It would also be ideal if each patient had it’s own private key.
Would it be possible to make server side comparisons and know the result without having the private keys? Does’t really matter how the comparsion is done. Thanks in advance
Edit: I would only need basic comparisons like is blood pressure above X
And with a sign function I would be able to know the sign of the number without having private keys on the server? Again I’m a bit of noob in this area still.
I was initially looking at this example but before printing the evaluation result it decrypts the data. Would it be possible to modify this function in a way that allows for said evaluation to be performed on encrypted data?
The evaluation will contain either -1 or 1, but the server does not know which value is contained in the ciphertext. You can use this information to “mask” the values that you want to consider (mult by 1) and to discard the others (mult by 0)
The latter is decrypted in order to show the results of the computation, but the computation is encrypted and performed on encrypted data.
the sign evaluation has been performed on the encrypted and the result is also encrypted (I’m assuming using the same private/public key pair as original ciphertext) but would there be any way for me know the sign on server side whitout decrypting? My idea would be to do something like this:
Encrypted patient data comes In and I only want to get a list of patients who have blood pressure over 120/80. The blood pressure exam result would be encrypted and Ideally the server would only return the list of patients who met the criteria of search.
So if I would like to have each patient data encrypted with its own private key I would have to have the “queriable” data encrypted separately with I public key to which have the private (or simmetric encryption) and link it to the original patient right?
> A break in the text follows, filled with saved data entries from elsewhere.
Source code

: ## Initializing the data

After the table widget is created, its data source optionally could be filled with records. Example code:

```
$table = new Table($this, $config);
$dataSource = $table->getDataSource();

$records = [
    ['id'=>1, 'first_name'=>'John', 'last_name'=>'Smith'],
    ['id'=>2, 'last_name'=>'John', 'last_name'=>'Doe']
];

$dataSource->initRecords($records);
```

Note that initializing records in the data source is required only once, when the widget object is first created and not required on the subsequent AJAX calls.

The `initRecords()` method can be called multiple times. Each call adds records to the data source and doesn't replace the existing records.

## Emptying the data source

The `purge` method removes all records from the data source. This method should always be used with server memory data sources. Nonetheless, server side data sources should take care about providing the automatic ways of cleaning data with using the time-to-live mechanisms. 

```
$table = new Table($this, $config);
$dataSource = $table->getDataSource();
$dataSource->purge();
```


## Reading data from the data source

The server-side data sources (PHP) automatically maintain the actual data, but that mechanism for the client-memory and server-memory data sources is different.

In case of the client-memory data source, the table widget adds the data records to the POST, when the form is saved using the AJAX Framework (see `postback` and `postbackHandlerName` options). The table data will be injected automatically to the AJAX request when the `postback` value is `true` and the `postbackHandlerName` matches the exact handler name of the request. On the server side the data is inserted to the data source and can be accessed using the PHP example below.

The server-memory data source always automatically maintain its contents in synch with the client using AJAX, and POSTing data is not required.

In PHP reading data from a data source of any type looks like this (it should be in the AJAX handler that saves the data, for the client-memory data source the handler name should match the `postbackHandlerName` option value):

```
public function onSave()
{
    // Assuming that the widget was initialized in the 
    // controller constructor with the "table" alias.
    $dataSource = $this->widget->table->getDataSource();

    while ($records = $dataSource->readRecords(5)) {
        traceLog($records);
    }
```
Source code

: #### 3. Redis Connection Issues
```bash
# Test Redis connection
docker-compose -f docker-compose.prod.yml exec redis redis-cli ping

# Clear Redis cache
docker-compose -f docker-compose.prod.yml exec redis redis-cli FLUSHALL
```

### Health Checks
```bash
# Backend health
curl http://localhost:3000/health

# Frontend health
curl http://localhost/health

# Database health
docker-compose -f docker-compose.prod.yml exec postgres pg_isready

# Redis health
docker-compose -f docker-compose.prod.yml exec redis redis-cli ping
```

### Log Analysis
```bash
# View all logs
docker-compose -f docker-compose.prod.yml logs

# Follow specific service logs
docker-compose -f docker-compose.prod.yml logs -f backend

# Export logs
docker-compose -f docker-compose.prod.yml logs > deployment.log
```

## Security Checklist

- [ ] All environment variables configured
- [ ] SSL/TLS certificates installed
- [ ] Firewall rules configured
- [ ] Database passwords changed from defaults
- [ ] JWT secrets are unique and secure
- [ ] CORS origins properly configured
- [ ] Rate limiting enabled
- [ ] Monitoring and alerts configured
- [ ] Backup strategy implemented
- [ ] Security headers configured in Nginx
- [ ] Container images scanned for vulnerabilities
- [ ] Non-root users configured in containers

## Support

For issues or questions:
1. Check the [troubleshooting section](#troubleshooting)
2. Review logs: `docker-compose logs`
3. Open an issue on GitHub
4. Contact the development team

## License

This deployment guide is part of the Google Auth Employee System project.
This is a design question. In your example, the data of the patients are not being combined at the server side, but each blood pressure is just compared by a threshold and returned. In this case, each patient can use its own secret key-public key pair, and the server independently processes the encrypted data of each patient.
On the other hand, in more realistic scenarios, the data of the patients need to be combined at the server side. This means that all the patients need to encrypt their data with the same public key. In the diagram that you posted, there is a single entity, e.g., a hospital, encrypting a list of patient data. This entity generates a secret key-public key pair and encrypts the list with the public key. In that case, after the encrypted computation at the server for the threshold, then masked to only return the ones larger than the threshold, the encrypted result is returned to the hospital which decrypts it using its secret key. The “linking to the original patient” is done by the position in the list (each patient data is in one entry of the list, and the computation at the server does not scramble the order).
If you want to return the result not to the hospital but to each separate patient, then this is a multi-party computation problem and the solution is interactive. One option is to use threshold FHE, another option is to use some joint secrets between the server and each patient.